[Web interface edit records]
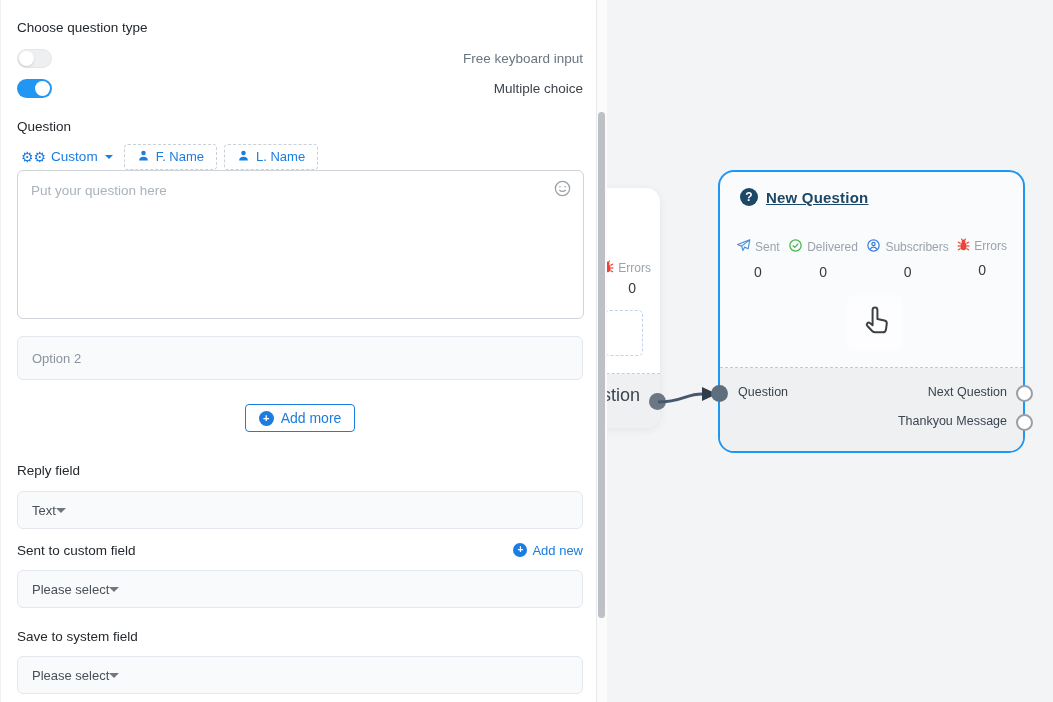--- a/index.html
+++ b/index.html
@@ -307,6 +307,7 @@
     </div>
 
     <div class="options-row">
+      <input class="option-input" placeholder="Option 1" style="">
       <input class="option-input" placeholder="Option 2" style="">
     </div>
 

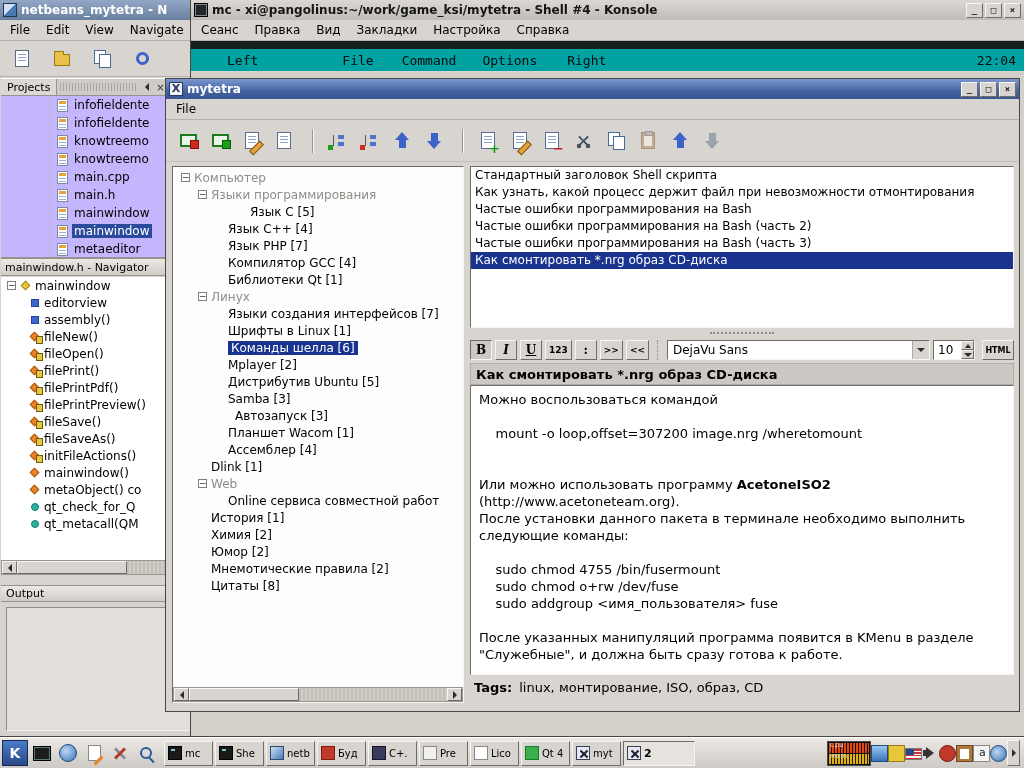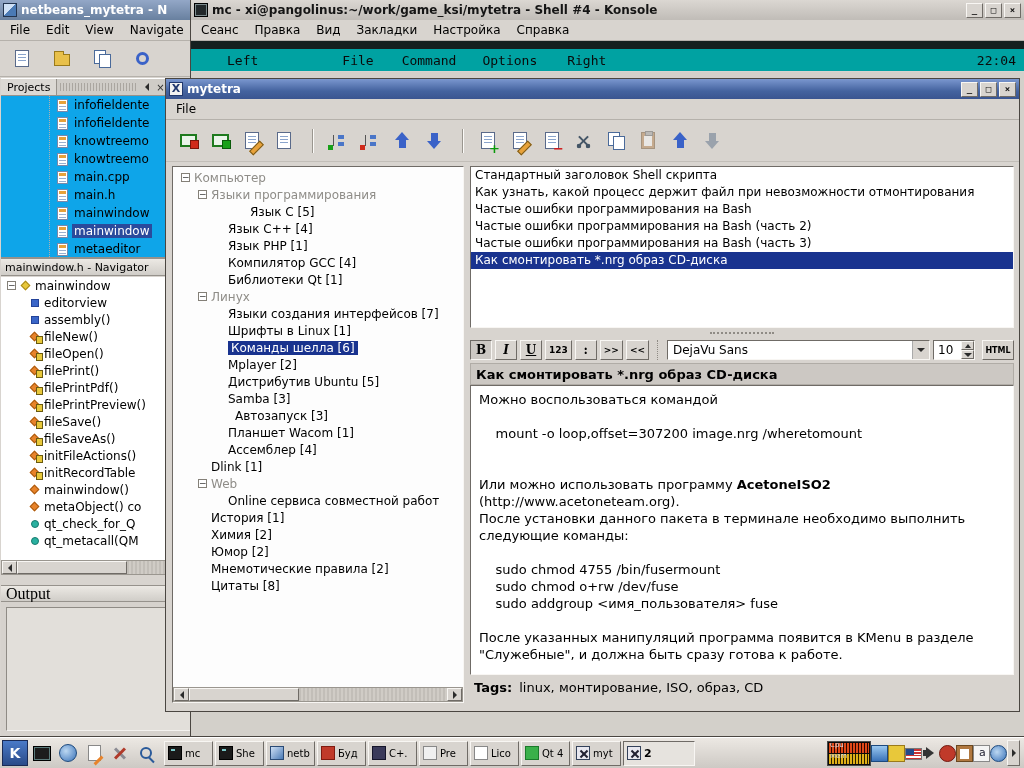--- a/index.html
+++ b/index.html
@@ -38,7 +38,7 @@
 .nb-handle{flex:1;background:repeating-linear-gradient(90deg,#aaa6a0 0 1px,transparent 1px 3px);margin:4px 3px;}
 .ph-btn{width:14px;display:flex;align-items:center;justify-content:center;}
 .ph-close::before{content:"×";font-size:10px;color:#333;}
-.nb-tree{position:absolute;left:1px;right:1px;top:96px;height:162px;background:#0ea5e9;overflow:hidden;border-bottom:1px solid #96928c;}
+.nb-tree{position:absolute;left:1px;right:1px;top:96px;height:162px;background:#c4b5fd;overflow:hidden;border-bottom:1px solid #96928c;}
 .nb-tree::before{content:"";position:absolute;left:48px;top:0;bottom:0;border-left:1px dotted #b0b0b0;}
 .nb-row{display:flex;align-items:center;height:18px;padding-left:56px;gap:4px;white-space:nowrap;overflow:hidden;}
 .nb-row .lbl{padding:0 2px;}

• Request
Whenever the string "overflow" shows up in a line of the records, copy that line.

• Output of the task
-.nb-tree{position:absolute;left:1px;right:1px;top:96px;height:162px;background:#0ea5e9;overflow:hidden;border-bottom:1px solid #96928c;}
+.nb-tree{position:absolute;left:1px;right:1px;top:96px;height:162px;background:#c4b5fd;overflow:hidden;border-bottom:1px solid #96928c;}
 .nb-row{display:flex;align-items:center;height:18px;padding-left:56px;gap:4px;white-space:nowrap;overflow:hidden;}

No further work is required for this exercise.